Die Entscheidung ist unter zwei Aspekten von Relevanz. Zum einen befasst sie sich mit der Frage, ob das über ein Wiedereinsetzungsgesuch entscheidende Gericht unbestritten gebliebenes Vorbringen des Wiedereinsetzungsantragstellers seiner Entscheidung zugrunde zu legen habe. Zum anderen verhält sie sich zu der Frage, wann die Erkrankung eines Prozessbevollmächtigten die Versäumung einer Rechtsmittelbegründungsfrist entschuldige. Die erste Frage ist in der höchstrichterlichen Rechtsprechung im Grunde schon seit langem geklärt: Jedenfalls in Wiedereinsetzungsverfahren, die den Eintritt der Rechtskraft betreffen, besteht keine Parteiherrschaft. Auch ein „Rügeverzicht“ kommt deshalb – wegen § 295 Abs. 2 ZPO – nicht in Betracht (BGH, Urt. v. 02.11.1988 – IVb ZR 109/87 – FamRZ 1989, 373 Rn. 7; RG, Urt. v. 23.04.1932 – IX 355/31 – RGZ 136, 275, 281). Konsequenterweise kann deshalb Wiedereinsetzungsvortrag auch nicht durch Nichtbestreiten unstreitig gestellt werden. Bestätigt der Gegner dagegen das Wiedereinsetzungsvorbringen ausdrücklich, kann dies bei der Glaubhaftigkeitsprüfung durchaus berücksichtigt werden.

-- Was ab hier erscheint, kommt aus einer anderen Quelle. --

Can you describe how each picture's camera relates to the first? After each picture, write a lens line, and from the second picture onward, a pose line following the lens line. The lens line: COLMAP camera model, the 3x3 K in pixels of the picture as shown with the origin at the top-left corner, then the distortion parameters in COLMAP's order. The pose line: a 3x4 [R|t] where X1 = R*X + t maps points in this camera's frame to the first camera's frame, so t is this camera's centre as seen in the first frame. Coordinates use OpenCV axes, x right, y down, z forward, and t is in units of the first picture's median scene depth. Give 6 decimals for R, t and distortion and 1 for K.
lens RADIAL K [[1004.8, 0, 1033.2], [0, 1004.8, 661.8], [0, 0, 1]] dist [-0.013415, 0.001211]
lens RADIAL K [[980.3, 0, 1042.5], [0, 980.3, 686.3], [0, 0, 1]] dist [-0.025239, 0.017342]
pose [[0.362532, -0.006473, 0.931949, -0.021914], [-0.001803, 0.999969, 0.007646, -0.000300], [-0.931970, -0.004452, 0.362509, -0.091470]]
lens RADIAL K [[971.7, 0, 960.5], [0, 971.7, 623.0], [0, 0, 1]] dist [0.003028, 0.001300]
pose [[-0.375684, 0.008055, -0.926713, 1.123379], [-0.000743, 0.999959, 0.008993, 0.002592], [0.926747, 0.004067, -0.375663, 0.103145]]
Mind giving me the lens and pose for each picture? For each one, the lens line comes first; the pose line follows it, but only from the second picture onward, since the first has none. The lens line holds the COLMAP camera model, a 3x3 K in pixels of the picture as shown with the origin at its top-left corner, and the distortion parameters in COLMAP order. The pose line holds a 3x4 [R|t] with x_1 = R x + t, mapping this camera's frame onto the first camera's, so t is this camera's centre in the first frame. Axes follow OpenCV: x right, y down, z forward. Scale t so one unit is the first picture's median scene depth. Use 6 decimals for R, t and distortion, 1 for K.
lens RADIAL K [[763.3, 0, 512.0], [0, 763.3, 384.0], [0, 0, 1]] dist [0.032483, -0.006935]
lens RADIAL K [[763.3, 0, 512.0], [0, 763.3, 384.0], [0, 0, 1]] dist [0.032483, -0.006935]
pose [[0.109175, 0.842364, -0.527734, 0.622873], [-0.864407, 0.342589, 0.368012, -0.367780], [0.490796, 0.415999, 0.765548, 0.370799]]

Zur anderen Frage nach der Entschuldbarkeit der Versäumnis einer Rechtsmittelbegründungsfrist infolge Erkrankung des Prozessbevollmächtigten lautet die Rechtsprechung des BGH dahin: Grundsätzlich muss ein Rechtsanwalt dafür Vorkehrungen treffen, dass im Falle seiner Erkrankung ein Vertreter die notwendigen Prozesshandlungen wahrnimmt (BGH, Beschl. v. 05.04.2011 – VIII ZB 81/10 – NJW 2011, 1601 Rn. 18). Zu konkreten Maßnahmen besteht aber erst dann Anlass, wenn der Rechtsanwalt seine Erkrankung vorhersehen kann. Wird er dagegen unvorhergesehen krank, reicht ihm die unterbliebene Einschaltung eines Vertreters nicht zum Verschulden, wenn ihm diese weder möglich noch zumutbar war (vgl. nur BGH, Beschl. v. 05.03.2014 – XII ZB 736/12 – WM 2014, 865 Rn. 9). Die vorliegende Entscheidung zeigt die Wirkungsweise dieser Regel auf: Erkrankt ein Rechtsanwalt längerfristig und schreibt ihn der behandelnde Arzt deshalb für einen bestimmten Zeitraum krank, kann der Rechtsanwalt die Versäumnis einer unmittelbar nach dem Krankschreibezeitraum ablaufenden Rechtsmittelbegründungsfrist nicht als unverschuldet geltend machen, wenn seine Krankheit länger als vorgesehen andauert. Anders verhält es sich, wenn er zwar innerhalb des Krankschreibungszeitraums vollständig genesen, danach aber unvorhersehbar erneut erkrankt ist.

D. Auswirkungen für die Praxis

Wer Wiedereinsetzung in den vorigen Stand einer versäumten Rechtsmittel- oder Rechtsmittelbegründungsfrist begehrt, muss die Wiedereinsetzungsgründe glaubhaft machen, und zwar ausnahmslos, sofern sie nicht unmittelbar aktenkundig sind (BGH, Beschl. v. 17.01.2006 – XI ZB 4/05 – NJW 2006, 1518 Rn. 14). Darauf, dass der Gegner sein Wiedereinsetzungsvorbringen nicht bestreitet, kann er sich nicht stützen. Beruht die Versäumung einer Rechtsmittelbegründungsfrist auf der Erkrankung des Prozessbevollmächtigten, rechtfertigt das die Wiedereinsetzung in den vorigen Stand nur, wenn glaubhaft gemacht wird, dass die Erkrankung so unverhofft eingetreten war, dass es dem Rechtsanwalt noch nicht einmal möglich war, für seine Vertretung zu sorgen.